Collection entries:
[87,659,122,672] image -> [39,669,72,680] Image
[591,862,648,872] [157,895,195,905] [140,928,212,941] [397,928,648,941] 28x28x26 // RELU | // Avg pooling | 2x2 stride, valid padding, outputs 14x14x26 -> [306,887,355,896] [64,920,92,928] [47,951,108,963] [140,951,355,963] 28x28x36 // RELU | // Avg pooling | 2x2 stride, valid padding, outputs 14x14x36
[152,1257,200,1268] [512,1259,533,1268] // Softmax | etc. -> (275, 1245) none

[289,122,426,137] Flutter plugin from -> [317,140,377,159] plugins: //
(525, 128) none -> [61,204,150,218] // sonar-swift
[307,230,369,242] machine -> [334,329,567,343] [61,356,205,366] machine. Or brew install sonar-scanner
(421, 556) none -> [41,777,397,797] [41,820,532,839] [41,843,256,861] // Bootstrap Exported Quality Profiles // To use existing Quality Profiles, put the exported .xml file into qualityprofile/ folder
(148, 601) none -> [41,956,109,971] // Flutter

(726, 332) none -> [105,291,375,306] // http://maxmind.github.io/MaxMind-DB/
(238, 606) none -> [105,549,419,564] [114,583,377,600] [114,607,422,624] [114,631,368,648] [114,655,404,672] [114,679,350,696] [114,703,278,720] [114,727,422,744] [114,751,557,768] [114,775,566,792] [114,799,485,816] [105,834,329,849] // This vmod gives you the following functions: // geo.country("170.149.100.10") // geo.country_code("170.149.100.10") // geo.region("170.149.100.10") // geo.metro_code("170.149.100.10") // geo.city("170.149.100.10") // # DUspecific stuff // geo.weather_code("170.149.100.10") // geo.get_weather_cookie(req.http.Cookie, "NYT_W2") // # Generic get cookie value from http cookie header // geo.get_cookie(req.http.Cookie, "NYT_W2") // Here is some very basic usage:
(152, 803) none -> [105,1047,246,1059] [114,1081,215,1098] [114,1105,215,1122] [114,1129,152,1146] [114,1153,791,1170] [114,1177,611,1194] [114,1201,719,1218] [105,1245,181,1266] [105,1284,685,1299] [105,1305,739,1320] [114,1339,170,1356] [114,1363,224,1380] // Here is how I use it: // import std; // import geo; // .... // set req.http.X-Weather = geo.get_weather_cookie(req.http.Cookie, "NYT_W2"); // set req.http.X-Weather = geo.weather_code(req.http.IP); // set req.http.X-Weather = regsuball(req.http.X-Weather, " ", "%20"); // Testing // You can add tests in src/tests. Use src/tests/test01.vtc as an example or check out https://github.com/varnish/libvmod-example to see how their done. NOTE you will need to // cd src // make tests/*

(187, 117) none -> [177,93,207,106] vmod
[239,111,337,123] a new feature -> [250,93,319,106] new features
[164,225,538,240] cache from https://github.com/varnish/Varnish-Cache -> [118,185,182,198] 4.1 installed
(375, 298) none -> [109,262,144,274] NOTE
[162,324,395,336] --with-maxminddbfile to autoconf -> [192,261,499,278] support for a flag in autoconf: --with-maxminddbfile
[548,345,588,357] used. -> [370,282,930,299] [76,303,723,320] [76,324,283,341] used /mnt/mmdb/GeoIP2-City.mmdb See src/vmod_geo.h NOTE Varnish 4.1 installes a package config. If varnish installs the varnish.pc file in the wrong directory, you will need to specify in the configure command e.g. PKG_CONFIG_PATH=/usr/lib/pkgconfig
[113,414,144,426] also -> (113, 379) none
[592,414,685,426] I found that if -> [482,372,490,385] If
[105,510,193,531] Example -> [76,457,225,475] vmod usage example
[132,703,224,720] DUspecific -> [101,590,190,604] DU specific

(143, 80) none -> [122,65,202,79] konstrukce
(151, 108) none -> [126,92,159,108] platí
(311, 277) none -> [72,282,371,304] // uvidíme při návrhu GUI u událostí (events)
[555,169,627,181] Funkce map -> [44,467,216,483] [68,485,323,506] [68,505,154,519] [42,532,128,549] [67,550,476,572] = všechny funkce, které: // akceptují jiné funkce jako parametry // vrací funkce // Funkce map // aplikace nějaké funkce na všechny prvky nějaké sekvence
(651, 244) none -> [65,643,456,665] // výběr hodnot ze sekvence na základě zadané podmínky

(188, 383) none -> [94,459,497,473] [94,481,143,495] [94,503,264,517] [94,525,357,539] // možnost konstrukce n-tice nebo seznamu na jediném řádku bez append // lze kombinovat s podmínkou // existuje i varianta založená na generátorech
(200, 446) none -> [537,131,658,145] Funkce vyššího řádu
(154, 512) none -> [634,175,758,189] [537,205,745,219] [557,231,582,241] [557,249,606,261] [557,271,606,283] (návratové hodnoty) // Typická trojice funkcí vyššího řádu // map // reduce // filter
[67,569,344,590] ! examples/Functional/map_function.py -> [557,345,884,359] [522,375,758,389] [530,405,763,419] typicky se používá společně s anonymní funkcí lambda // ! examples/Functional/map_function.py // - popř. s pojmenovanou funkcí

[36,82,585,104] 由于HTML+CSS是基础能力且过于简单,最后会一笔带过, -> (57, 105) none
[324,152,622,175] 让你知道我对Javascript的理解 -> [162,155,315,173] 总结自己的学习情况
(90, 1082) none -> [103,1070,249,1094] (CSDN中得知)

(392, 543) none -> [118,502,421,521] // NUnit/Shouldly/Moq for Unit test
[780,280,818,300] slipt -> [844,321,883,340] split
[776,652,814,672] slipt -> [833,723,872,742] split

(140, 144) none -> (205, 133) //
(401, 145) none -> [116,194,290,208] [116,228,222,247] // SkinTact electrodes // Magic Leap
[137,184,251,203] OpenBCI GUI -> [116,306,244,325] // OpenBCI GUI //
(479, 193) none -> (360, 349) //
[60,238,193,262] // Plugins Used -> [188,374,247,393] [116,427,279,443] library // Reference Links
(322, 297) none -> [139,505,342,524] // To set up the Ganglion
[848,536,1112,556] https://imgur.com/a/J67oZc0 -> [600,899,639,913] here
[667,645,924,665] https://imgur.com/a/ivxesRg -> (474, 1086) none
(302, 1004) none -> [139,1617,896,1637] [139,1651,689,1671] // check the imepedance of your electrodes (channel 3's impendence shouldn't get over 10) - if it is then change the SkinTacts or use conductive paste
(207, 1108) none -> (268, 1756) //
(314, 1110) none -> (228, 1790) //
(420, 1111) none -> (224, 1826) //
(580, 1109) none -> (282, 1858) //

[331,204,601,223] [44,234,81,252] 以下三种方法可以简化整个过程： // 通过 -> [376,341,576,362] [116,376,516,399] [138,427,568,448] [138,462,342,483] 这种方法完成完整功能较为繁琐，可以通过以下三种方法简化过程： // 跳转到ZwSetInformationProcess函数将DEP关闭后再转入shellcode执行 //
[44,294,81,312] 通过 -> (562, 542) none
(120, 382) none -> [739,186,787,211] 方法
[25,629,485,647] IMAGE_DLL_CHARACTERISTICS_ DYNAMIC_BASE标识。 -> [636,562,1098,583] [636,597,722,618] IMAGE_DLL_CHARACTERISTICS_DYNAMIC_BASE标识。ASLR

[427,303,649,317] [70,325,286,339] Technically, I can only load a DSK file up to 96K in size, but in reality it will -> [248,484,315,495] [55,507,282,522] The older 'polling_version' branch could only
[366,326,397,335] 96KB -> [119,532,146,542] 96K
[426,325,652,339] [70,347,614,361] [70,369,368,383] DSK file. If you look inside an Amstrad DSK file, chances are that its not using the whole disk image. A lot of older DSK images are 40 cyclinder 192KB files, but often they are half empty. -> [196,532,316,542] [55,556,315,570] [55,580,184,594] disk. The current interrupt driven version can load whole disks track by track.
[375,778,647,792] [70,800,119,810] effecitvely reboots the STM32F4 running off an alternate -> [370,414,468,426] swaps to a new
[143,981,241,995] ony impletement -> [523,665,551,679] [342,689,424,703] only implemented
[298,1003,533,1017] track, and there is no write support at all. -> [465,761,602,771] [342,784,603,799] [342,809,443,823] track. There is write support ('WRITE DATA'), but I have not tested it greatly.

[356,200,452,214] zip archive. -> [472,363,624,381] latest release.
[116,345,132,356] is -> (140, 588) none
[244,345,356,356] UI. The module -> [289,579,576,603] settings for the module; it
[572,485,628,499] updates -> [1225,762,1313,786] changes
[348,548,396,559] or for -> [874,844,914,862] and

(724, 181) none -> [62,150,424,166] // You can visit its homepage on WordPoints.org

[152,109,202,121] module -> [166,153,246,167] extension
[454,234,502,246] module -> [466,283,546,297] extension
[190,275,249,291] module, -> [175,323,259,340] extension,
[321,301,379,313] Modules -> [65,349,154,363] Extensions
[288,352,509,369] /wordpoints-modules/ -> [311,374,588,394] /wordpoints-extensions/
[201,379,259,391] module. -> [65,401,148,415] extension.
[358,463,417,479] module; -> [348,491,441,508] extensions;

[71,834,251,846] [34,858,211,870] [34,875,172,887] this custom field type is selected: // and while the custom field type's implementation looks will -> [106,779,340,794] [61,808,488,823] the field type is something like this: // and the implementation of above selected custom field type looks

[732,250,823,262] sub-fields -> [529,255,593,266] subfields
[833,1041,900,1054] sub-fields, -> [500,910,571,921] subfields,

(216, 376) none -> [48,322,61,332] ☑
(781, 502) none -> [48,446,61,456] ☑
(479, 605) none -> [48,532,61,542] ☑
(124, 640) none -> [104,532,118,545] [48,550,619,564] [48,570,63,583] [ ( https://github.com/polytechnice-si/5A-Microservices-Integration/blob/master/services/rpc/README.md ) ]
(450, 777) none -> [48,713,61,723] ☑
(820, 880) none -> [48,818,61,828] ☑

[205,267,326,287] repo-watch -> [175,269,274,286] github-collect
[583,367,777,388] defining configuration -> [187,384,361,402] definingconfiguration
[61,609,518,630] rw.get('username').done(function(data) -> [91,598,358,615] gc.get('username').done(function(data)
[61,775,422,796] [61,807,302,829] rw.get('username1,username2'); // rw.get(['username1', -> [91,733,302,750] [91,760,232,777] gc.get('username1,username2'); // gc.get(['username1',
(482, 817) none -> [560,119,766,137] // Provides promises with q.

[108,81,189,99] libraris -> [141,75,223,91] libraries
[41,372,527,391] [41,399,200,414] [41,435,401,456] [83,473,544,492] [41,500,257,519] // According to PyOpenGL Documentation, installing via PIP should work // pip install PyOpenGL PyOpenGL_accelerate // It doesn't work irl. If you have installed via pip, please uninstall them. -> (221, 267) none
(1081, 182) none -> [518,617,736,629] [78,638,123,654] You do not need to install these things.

#### Work instruction:
Across all of the records above, how many lines include the string "installed"? Answer with one number only.

#### Written reply:
2